Restate the entries word for word, omitting nothing.

*** Opening of SUPPLIED DATA ***

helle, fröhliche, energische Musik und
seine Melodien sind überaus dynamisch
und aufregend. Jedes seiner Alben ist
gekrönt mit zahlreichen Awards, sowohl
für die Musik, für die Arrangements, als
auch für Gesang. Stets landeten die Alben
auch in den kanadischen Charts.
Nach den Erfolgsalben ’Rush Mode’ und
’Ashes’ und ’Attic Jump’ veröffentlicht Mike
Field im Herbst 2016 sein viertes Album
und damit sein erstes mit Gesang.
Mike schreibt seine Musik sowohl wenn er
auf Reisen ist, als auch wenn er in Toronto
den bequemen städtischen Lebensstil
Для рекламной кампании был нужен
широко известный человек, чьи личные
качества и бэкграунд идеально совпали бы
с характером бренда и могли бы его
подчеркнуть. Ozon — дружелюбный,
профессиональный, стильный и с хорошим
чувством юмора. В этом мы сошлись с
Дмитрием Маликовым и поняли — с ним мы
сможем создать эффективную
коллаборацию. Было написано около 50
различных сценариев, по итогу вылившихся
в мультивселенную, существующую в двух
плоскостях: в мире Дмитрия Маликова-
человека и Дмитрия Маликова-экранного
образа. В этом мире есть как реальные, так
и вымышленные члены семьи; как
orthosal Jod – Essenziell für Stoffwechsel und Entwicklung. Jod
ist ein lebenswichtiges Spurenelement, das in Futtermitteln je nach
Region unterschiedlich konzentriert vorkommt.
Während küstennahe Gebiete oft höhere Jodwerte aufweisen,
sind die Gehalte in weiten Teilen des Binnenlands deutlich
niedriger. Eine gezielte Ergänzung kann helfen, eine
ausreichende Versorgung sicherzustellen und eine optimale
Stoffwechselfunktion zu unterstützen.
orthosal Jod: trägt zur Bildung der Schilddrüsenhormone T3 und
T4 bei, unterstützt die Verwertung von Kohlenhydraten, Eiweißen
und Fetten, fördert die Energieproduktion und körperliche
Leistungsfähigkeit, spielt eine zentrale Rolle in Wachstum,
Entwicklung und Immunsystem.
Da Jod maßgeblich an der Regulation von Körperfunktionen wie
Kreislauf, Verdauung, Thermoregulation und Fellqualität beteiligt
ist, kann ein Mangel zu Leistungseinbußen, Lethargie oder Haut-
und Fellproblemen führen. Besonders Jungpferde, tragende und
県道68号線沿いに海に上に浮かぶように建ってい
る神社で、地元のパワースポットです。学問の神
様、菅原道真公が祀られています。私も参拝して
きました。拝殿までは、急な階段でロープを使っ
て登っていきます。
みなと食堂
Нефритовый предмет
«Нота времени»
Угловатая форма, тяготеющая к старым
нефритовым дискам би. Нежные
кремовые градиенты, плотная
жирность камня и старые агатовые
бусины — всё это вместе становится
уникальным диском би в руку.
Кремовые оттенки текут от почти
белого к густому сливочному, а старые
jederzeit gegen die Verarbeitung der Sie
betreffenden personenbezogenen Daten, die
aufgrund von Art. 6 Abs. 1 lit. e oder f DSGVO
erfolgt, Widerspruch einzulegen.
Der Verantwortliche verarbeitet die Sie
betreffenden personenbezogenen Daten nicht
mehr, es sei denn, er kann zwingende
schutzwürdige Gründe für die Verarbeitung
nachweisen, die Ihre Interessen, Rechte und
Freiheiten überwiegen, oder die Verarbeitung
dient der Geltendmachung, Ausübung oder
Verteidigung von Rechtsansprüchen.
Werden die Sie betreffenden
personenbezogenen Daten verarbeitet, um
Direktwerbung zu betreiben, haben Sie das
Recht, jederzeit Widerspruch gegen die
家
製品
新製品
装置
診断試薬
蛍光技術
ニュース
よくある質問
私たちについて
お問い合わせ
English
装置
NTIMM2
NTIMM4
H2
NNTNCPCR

*** Close of SUPPLIED DATA ***

§ RESULT FOR THIS TASK:
helle, fröhliche, energische Musik und
seine Melodien sind überaus dynamisch
und aufregend. Jedes seiner Alben ist
gekrönt mit zahlreichen Awards, sowohl
für die Musik, für die Arrangements, als
auch für Gesang. Stets landeten die Alben
auch in den kanadischen Charts.
Nach den Erfolgsalben ’Rush Mode’ und
’Ashes’ und ’Attic Jump’ veröffentlicht Mike
Field im Herbst 2016 sein viertes Album
und damit sein erstes mit Gesang.
Mike schreibt seine Musik sowohl wenn er
auf Reisen ist, als auch wenn er in Toronto
den bequemen städtischen Lebensstil
Для рекламной кампании был нужен
широко известный человек, чьи личные
качества и бэкграунд идеально совпали бы
с характером бренда и могли бы его
подчеркнуть. Ozon — дружелюбный,
профессиональный, стильный и с хорошим
чувством юмора. В этом мы сошлись с
Дмитрием Маликовым и поняли — с ним мы
сможем создать эффективную
коллаборацию. Было написано около 50
различных сценариев, по итогу вылившихся
в мультивселенную, существующую в двух
плоскостях: в мире Дмитрия Маликова-
человека и Дмитрия Маликова-экранного
образа. В этом мире есть как реальные, так
и вымышленные члены семьи; как
orthosal Jod – Essenziell für Stoffwechsel und Entwicklung. Jod
ist ein lebenswichtiges Spurenelement, das in Futtermitteln je nach
Region unterschiedlich konzentriert vorkommt.
Während küstennahe Gebiete oft höhere Jodwerte aufweisen,
sind die Gehalte in weiten Teilen des Binnenlands deutlich
niedriger. Eine gezielte Ergänzung kann helfen, eine
ausreichende Versorgung sicherzustellen und eine optimale
Stoffwechselfunktion zu unterstützen.
orthosal Jod: trägt zur Bildung der Schilddrüsenhormone T3 und
T4 bei, unterstützt die Verwertung von Kohlenhydraten, Eiweißen
und Fetten, fördert die Energieproduktion und körperliche
Leistungsfähigkeit, spielt eine zentrale Rolle in Wachstum,
Entwicklung und Immunsystem.
Da Jod maßgeblich an der Regulation von Körperfunktionen wie
Kreislauf, Verdauung, Thermoregulation und Fellqualität beteiligt
ist, kann ein Mangel zu Leistungseinbußen, Lethargie oder Haut-
und Fellproblemen führen. Besonders Jungpferde, tragende und
県道68号線沿いに海に上に浮かぶように建ってい
る神社で、地元のパワースポットです。学問の神
様、菅原道真公が祀られています。私も参拝して
きました。拝殿までは、急な階段でロープを使っ
て登っていきます。
みなと食堂
Нефритовый предмет
«Нота времени»
Угловатая форма, тяготеющая к старым
нефритовым дискам би. Нежные
кремовые градиенты, плотная
жирность камня и старые агатовые
бусины — всё это вместе становится
уникальным диском би в руку.
Кремовые оттенки текут от почти
белого к густому сливочному, а старые
jederzeit gegen die Verarbeitung der Sie
betreffenden personenbezogenen Daten, die
aufgrund von Art. 6 Abs. 1 lit. e oder f DSGVO
erfolgt, Widerspruch einzulegen.
Der Verantwortliche verarbeitet die Sie
betreffenden personenbezogenen Daten nicht
mehr, es sei denn, er kann zwingende
schutzwürdige Gründe für die Verarbeitung
nachweisen, die Ihre Interessen, Rechte und
Freiheiten überwiegen, oder die Verarbeitung
dient der Geltendmachung, Ausübung oder
Verteidigung von Rechtsansprüchen.
Werden die Sie betreffenden
personenbezogenen Daten verarbeitet, um
Direktwerbung zu betreiben, haben Sie das
Recht, jederzeit Widerspruch gegen die
家
製品
新製品
装置
診断試薬
蛍光技術
ニュース
よくある質問
私たちについて
お問い合わせ
English
装置
NTIMM2
NTIMM4
H2
NNTNCPCR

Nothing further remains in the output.